• DOCUMENT TEXT:

Analysis and visualisation of passenger flow of Moscow metro stations
In this example, we will show how Tengri can be used to analyse and visualise passenger flow data of Moscow metro stations taken from open data portal.
Loading source data
Let’s load two datasets :
-
Passenger flow by Moscow Metro stations
Columns:
-
Metro station
-
Line
-
Year (from 2021 to 2025)
-
Quarter (from Q1 2021 to Q3 2025)
-
Passenger Entrances
-
Passenger exits
-
global_id
-
-
Entrances and exits of Moscow Metro station lobbies
Columns:
-
Local identifier
-
Name
-
On the territory of Moscow
-
Administrative District
-
District
-
Longitude in WGS-84
-
Latitude in WGS-84
-
Lobby type
-
Metro station
-
Line
-
Status of cultural heritage object
-
Operation mode on even days
-
Operating mode on odd-numbered days
-
Number of fully functional BPAs (all types of tickets)
-
Number of low-functional BPAs (1 and 2-trip tickets)

• DATA:
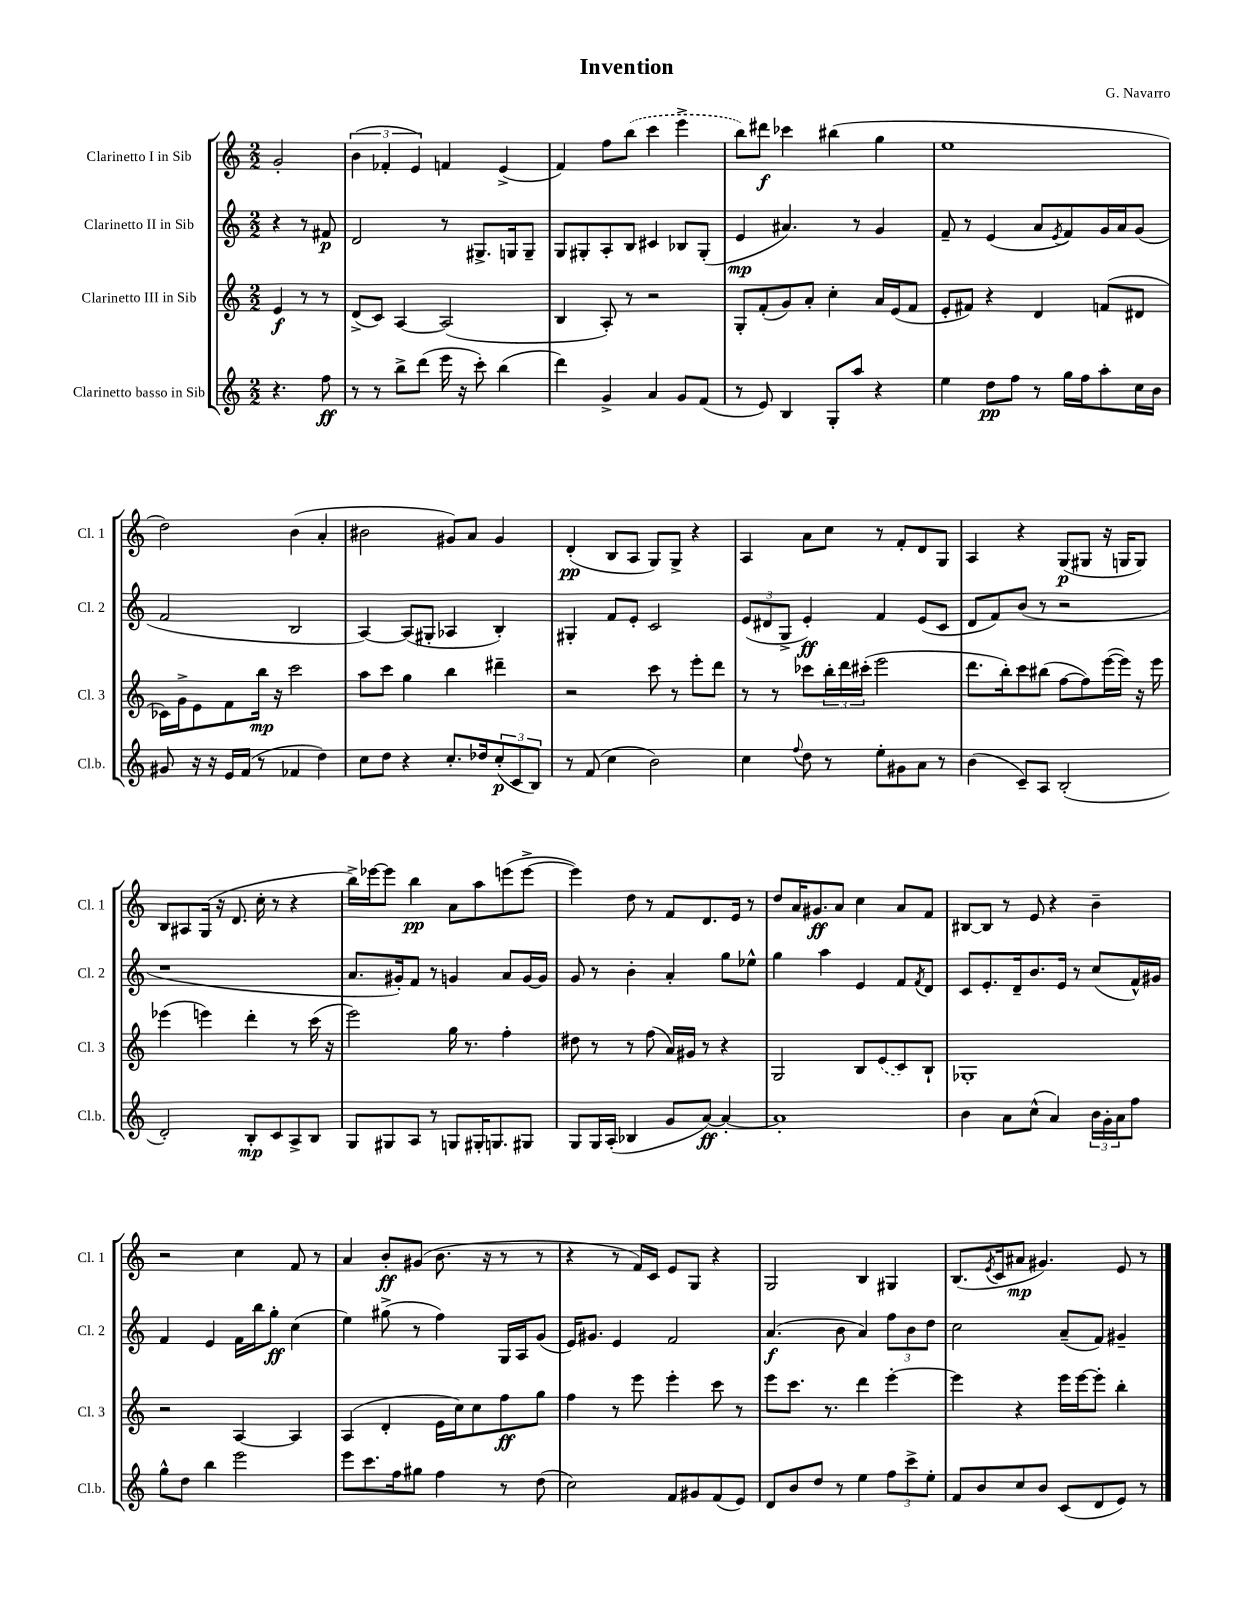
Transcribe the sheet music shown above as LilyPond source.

\header { title = "Invention" composer = "G. Navarro" }
<<
\new StaffGroup <<
\new Staff = "s0" \with { instrumentName = "Clarinetto I in Sib" shortInstrumentName = "Cl. 1" } {
    \clef treble \key c \major \numericTimeSignature \time 2/2 \partial 2
    g'2-. |
    \tuplet 3/2 { b'4( fes'4-. e'4) } f'4 e'4->( |
    f'4) f''8 \once \slurDashed b''8( c'''4 e'''4-> |
    b''8) dis'''8\f ces'''4 bis''4( g''4 |
    e''1 |
    d''2) b'4( a'4-. |
    bis'2 gis'8) a'8 gis'4 |
    d'4-.\pp( b8 a8 g8) g8-> r4 |
    a4 a'8 c''8 r8 f'8-. d'8 g8 |
    a4 r4 g8\p( gis8 r16 g16 g8) |
    b8 ais8 g16( r16 d'8. c''16-. r8 r4 |
    b''16->) ees'''16~ ees'''8 b''4\pp a'8 a''8 e'''8( e'''8~-> |
    e'''4) d''8 r8 f'8 d'8. e'16 r8 |
    d''8 a'16 gis'8.\ff a'8 c''4 a'8 f'8 |
    bis8~ bis8 r8 e'8 r4 b'4-- |
    r2 c''4 f'8 r8 |
    a'4 b'8-.\ff gis'8( b'8. r16 r8 r8 |
    r4 r8 f'16) c'16 e'8 g8 r4 |
    g2 b4 gis4 |
    b8.( \acciaccatura { e'8 } c'16 ais'8\mp gis'4.) e'8 r8 \bar "|." |
}
\new Staff = "s1" \with { instrumentName = "Clarinetto II in Sib" shortInstrumentName = "Cl. 2" } {
    \clef treble \key c \major \numericTimeSignature \time 2/2 \partial 2
    r4 r8 fis'8\p |
    d'2 r8 gis8.-> g16 g8-- |
    g8 gis8-. a8-. b8 cis'4 bes8 gis8-.( |
    e'4\mp ais'4.) r8 g'4 |
    f'8-- r8 e'4( a'8 \acciaccatura { e'8 } f'8) g'16 a'16 g'8( |
    f'2 b2 |
    a4~) a8( gis8-. aes4 b4-.) |
    gis4-. f'8 e'8-. c'2 |
    \tuplet 3/2 { e'8( dis'8 g8-> } e'4-.\ff) f'4 e'8( c'8 |
    d'8 f'8) b'8( r8 r2 |
    r1 |
    a'8. gis'16-.) f'8 r8 g'4 a'8 g'16~ g'16 |
    g'8 r8 b'4-. a'4-. g''8 ees''8-^ |
    g''4 a''4 e'4 f'8 \acciaccatura { f'8 } d'8 |
    c'8 e'8.-. d'16-- b'8. e'16 r8 c''8( f'16-^) gis'16 |
    f'4 e'4 f'16 b''16 g''8-.\ff c''4( |
    e''4) gis''8->( r8 f''4) g16 a16 g'8( |
    e'16) gis'8. e'4 f'2 |
    a'4.\f( b'8 a'4) \tuplet 3/2 { f''8 b'8 d''8 } |
    c''2 a'8--( f'8) gis'4-- \bar "|." |
}
\new Staff = "s2" \with { instrumentName = "Clarinetto III in Sib" shortInstrumentName = "Cl. 3" } {
    \clef treble \key c \major \numericTimeSignature \time 2/2 \partial 2
    e'4\f r8 r8 |
    d'8->( c'8) a4~ a2( |
    b4 a8-.) r8 r2 |
    g8-. f'8-.( g'8) a'8-. c''4-. a'16 e'16( f'8 |
    e'8-. fis'8) r4 d'4 f'8( dis'8 |
    ces'16) g'16-> e'8 f'8 b''16\mp r16 c'''2 |
    a''8 c'''8 g''4 b''4 dis'''4-- |
    r2 c'''8 r8 e'''8-. d'''8 |
    r8 r8 ces'''8 \tuplet 3/2 { b''16-. d'''16 cis'''16-.( } e'''2 |
    d'''8. b''16-.) c'''8 bis''8( f''8~ f''8) e'''16~( e'''16) r16 e'''16 |
    ees'''4( e'''4) d'''4-. r8 c'''16( r16 |
    e'''2) g''16 r8. f''4-. |
    dis''8 r8 r8 f''8( a'16) gis'16 r8 r4 |
    g2 b8 \once \slurDashed e'8( c'8) b8-! |
    ges1-. |
    r2 a4~ a4 |
    a4( d'4-. e'16 c''16) c''8 f''8\ff g''8 |
    f''4 r8 e'''8 e'''4-. c'''8 r8 |
    e'''8 c'''8. r8. d'''4 e'''4~-. |
    e'''4 r4 e'''16 e'''16~ e'''8-. b''4-. \bar "|." |
}
\new Staff = "s3" \with { instrumentName = "Clarinetto basso in Sib" shortInstrumentName = "Cl.b." } {
    \clef treble \key c \major \numericTimeSignature \time 2/2 \partial 2
    r4. f''8\ff |
    r8 r8 b''8-> d'''8( e'''16 r16 c'''8-.) b''4( |
    d'''4) g'4-> a'4 g'8 f'8( |
    r8 e'8) b4 g8-. a''8 r4 |
    e''4 d''8\pp f''8 r8 g''16 f''16 a''8-. c''16 b'16 |
    gis'8 r16 r16 e'16 f'16( r8 fes'4 d''4) |
    c''8 d''8 r4 c''8.-. des''16 \tuplet 3/2 { c''8-.\p( c'8 b8) } |
    r8 f'8( c''4 b'2) |
    c''4 \appoggiatura { f''8 } d''8 r8 e''8-. gis'8 a'8 r8 |
    b'4( c'8--) a8 b2-.( |
    d'2-.) b8-.\mp c'8 a8-> b8 |
    g8 gis8 a8 r8 g8 gis16-. g8. gis8 |
    g8 g16 a16-.( bes4 g'8 a'8~\ff) a'4~-. |
    a'1-. |
    b'4 a'8 c''8-^( a'4) \tuplet 3/2 { b'16 g'16-. a'16 } f''8 |
    g''8-^ d''8 b''4 e'''2 |
    e'''8 c'''8. f''16 gis''8 f''4 r8 d''8( |
    c''2) f'8 gis'8 f'8( e'8) |
    d'8 b'8 d''8 r8 e''4 \tuplet 3/2 { f''8 c'''8-> e''8-. } |
    f'8 b'8 c''8 b'8 c'8( d'8 e'8) r8 \bar "|." |
}
>>
>>
\layout { \context { \Score \remove "Bar_number_engraver" } }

• DIRECTIVE 1: In the Moscow metro passenger flow page, explain how the fully functional BPAs differ from the low-functional ones.
• DIRECTIVE 2: Write the next part of the Moscow metro passenger flow page, starting after its last line.

• OUTPUT 1: The fully functional BPAs accept all types of tickets. The low-functional ones handle only 1- and 2-trip tickets.

• OUTPUT 2:
-
Total number of BPAs
-
Repair of escalators
-
Facility Status
-
global_id -
geoData -
geodata_center
-
Let’s export them to .csv and upload them to Tengri via Upload Wizard.
Data preparation
For both datasets we create tables from the downloaded .csv files:
CREATE TABLE data_mos_ru.metro_passenger_traffic AS
SELECT
*
FROM read_csv('abogdanov/5cfdf5609fd3_data-62743-2025-10-16_metro_passengers.csv', header = TRUE)
Done in 1.4 sec.
CREATE TABLE data_mos_ru.metro_exits AS
SELECT
*
FROM read_csv('abogdanov/18123c3d0536_data-624-2025-11-12_metro_exits.csv', header = TRUE)
Done in 1.6 sec.
No additional transformations need to be done for this data.
Note that there are zero values in the passenger traffic data for 2025:
SELECT
distinct(NameOfStation) AS Station
FROM data_mos_ru.metro_passenger_traffic
WHERE (IncomingPassengers = 0 OR OutgoingPassengers = 0)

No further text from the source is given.